You can purchase ethanol test kits, but it’s easy enough to confirm E10 gas with a clear container and water. Fill with 9/10ths gas and 1/10th water and shake. If after a couple of minutes, the water slug at the bottom is above 1/10th total height, ethanol is present. I tried this with new gas and with 2 year old gas from my drought-grounded boat. Sure enough, the new gas showed a water slug 50% larger than the amount of water added.The boat gas slug was exactly the same volume as the added water, so, evidently, was not E10 gas.
Also of interest, the old gas drawn from the boat was much darker colored, indicating it had oxidized and likely left behind varnish deposits. A fuel stabilizer would have delayed oxidation, although two years in the Texas heat is pushing it. Fuel stabilizers that have received very good independent reviews include STA-BIL Marine Formula, Star Brite STAR TRON, and Chevron Techron.
Prevention
Unless you’re lucky enough to score a hit on pure-gas.org, you’re stuck with E10 gas.

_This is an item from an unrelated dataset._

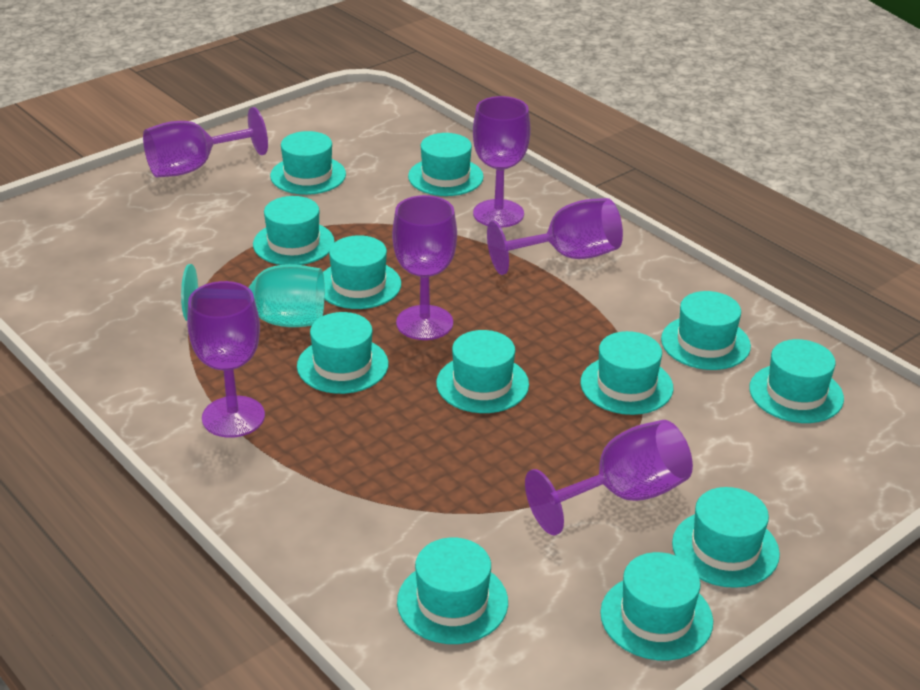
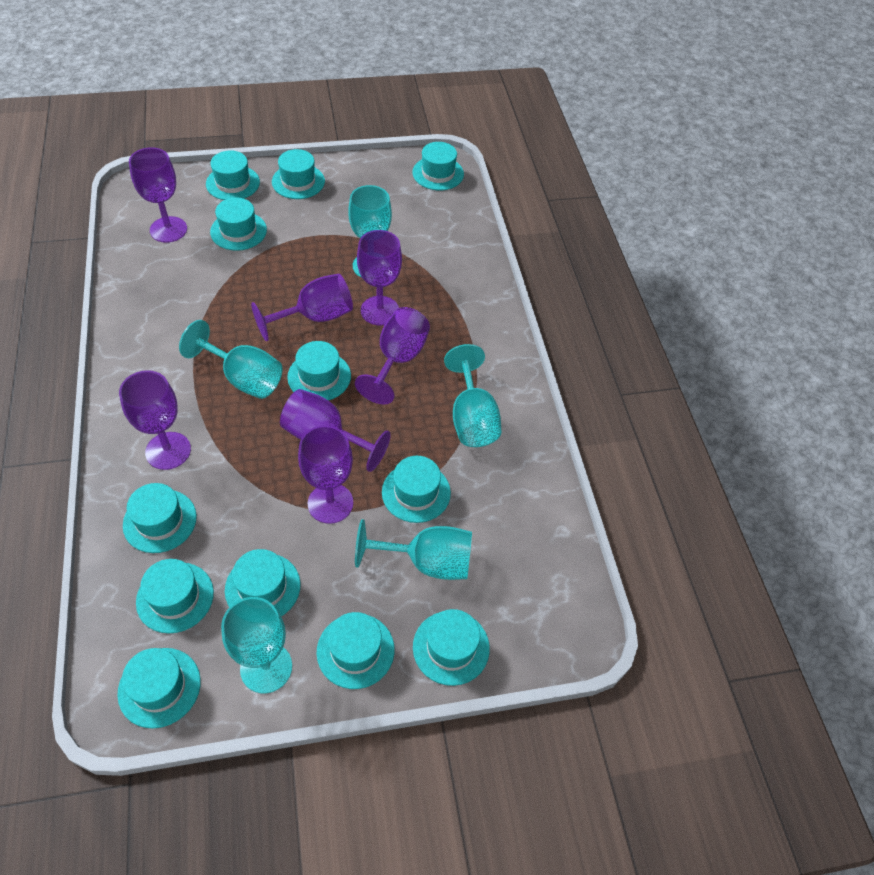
purple goblet: 6 -> 7
turquoise goblet: 1 -> 5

Keep your tank full to avoid condensation problems. Be careful refilling in the rain, and choose filling stations that have high traffic to avoid old water-laden gas. If you’re storing your bike, either add fuel stabilizers and run the engine for 15 minutes or, better yet, drain it. Change your fuel filters periodically and, if you’re rebuilding a carburetor, be sure to buy ethanol-tolerant seals.